Frederico Trajano: A aquisição da Netshoes cai como uma luva dentro dessa lógica de que uma marca é hoje construída por meio de interações positivas com o consumidor. Temos um desafio enorme que é aumentar a frequência de compra dos clientes. Afinal, somos um varejo de baixa frequência. As pessoas compram uma geladeira, com sorte, a cada cinco anos. Mesmo quando falamos de um celular, a troca é feita a cada dois anos. É crucial que tenhamos um leque maior de produtos que nos permita intensificar e tornar mais rotineira a nossa relação com os clientes. Por isso, estamos ampliando há algum tempo o número de categorias e itens que vendemos. Em 2017, começamos a vender produtos de higiene pessoal e limpeza. Recentemente, entramos na categoria de livros. Agora, com a Netshoes, uma marca fortíssima, passamos a oferecer as categorias de moda e artigos esportivos. Ganhamos seis milhões de novos clientes ativos e vamos praticamente duplicar a nossa frequência anual de compra com esse movimento de negócio. Queremos mostrar aos consumidores que podemos vender e entregar quase tudo o que eles precisam ou desejam. É o #TemNoMagalu que temos usado nas nossas campanhas, e a Netshoes vai dar mais concretude para esse mantra.

 

Interbrand:  Qual o conselho ou aprendizado que teve em sua carreira que você pode dividir com os apaixonados pelo assunto?

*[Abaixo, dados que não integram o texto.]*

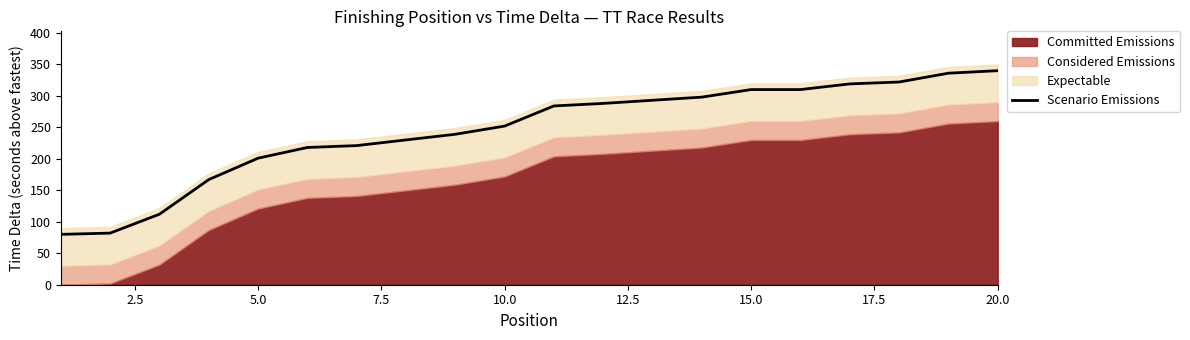

What is the highest value of the Scenario Emissions series?

340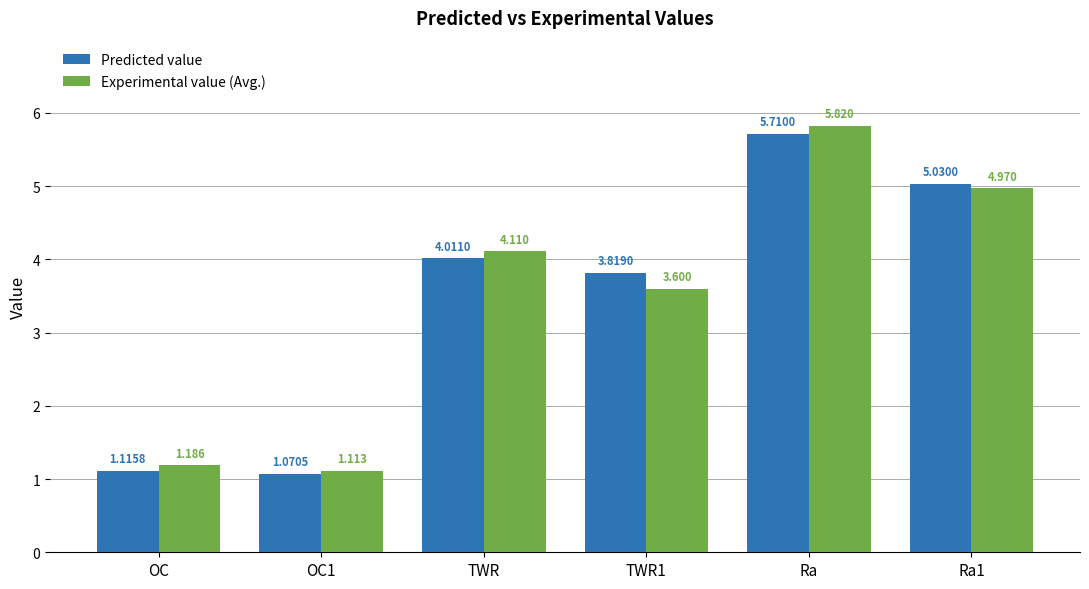

At how many categories does at least one series exceed 2?

4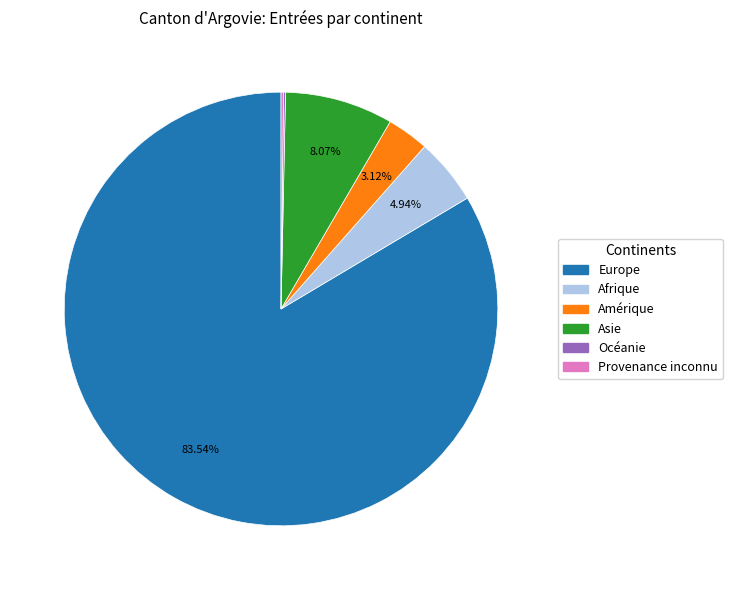

Is the sum of Afrique and Amérique greater than half?

No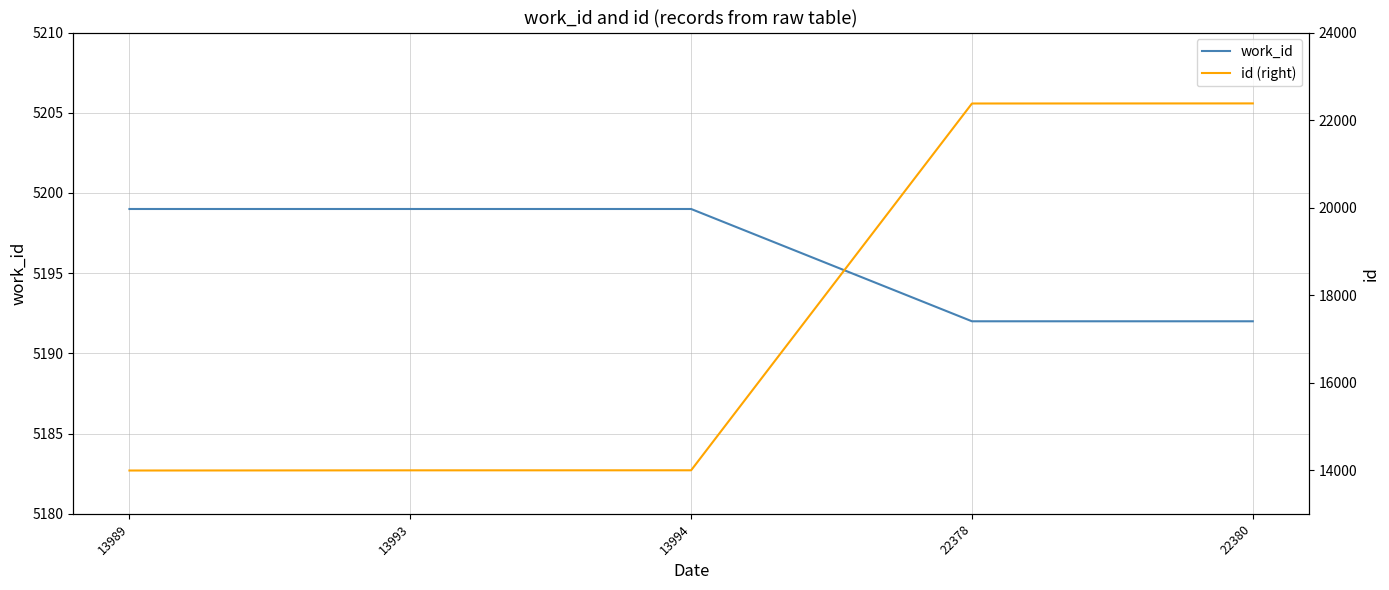

What is the spread (max minus min) of values at 22378?

17186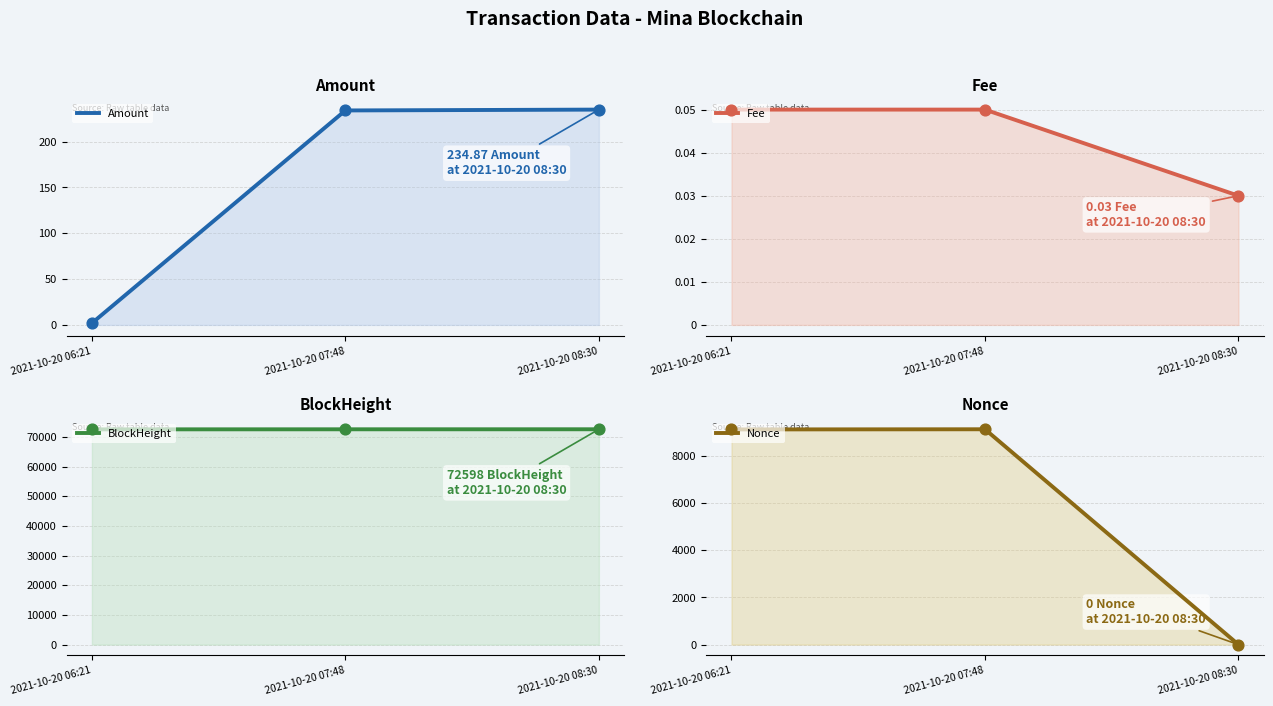

Which series has the largest total across all categories?

BlockHeight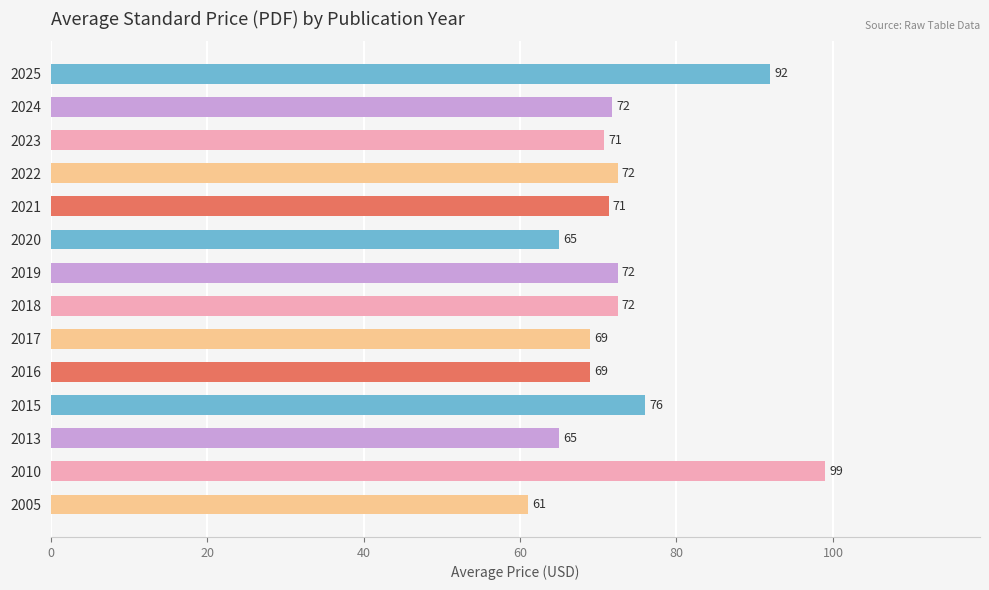

Between 2017 and 2025, which is larger?

2025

Frederico Trajano: Eu sempre digo que temos de respeitar e valorizar o nosso legado. Por isso, tenho gostado de me definir como um “potencializador de legado”. É importante que, cada um, encontre na empresa onde está, elementos da cultura que admire e traduza esses atributos para a marca. Mas essa admiração deve ser genuína, forte. Ou seja: se você não gosta do legado da empresa onde está, mude de emprego. Vá procurar uma empresa cuja marca tenha atributos que você tenha, de fato, vontade de comunicar ao mercado. Não há espaço hoje para comunicar elementos positivos que não sejam verdadeiros. Esse calor humano que tanto admiro no Magalu e sobre o qual tanto falo sempre existiu. Meus sucessores na liderança da companhia – minha Tia Luiza, a fundadora, Luiza Helena, minha mãe, e Marcelo Silva, executivo que me antecedeu – trabalharam muito para que ele fosse intrínseco aos nossos vendedores de loja. A eles sempre foi ensinado que era importante se relacionar com os clientes de forma transparente e afetuosa. Eu só fui muito bem sucedido na tarefa de levar isso para o mundo digital. Sou a quarta liderança desse negócio de 63 anos, e aquela que é diretamente associada à mudança, à transformação digital pela qual o Magalu passou nos últimos anos. Mas o que não está claro para muitas pessoas é que essa revolução só foi possível porque eu soube não só respeitar um legado, mas potencializá-lo a favor do negócio. Transformar para fortalecer negócios e marcas não é desprezar legados.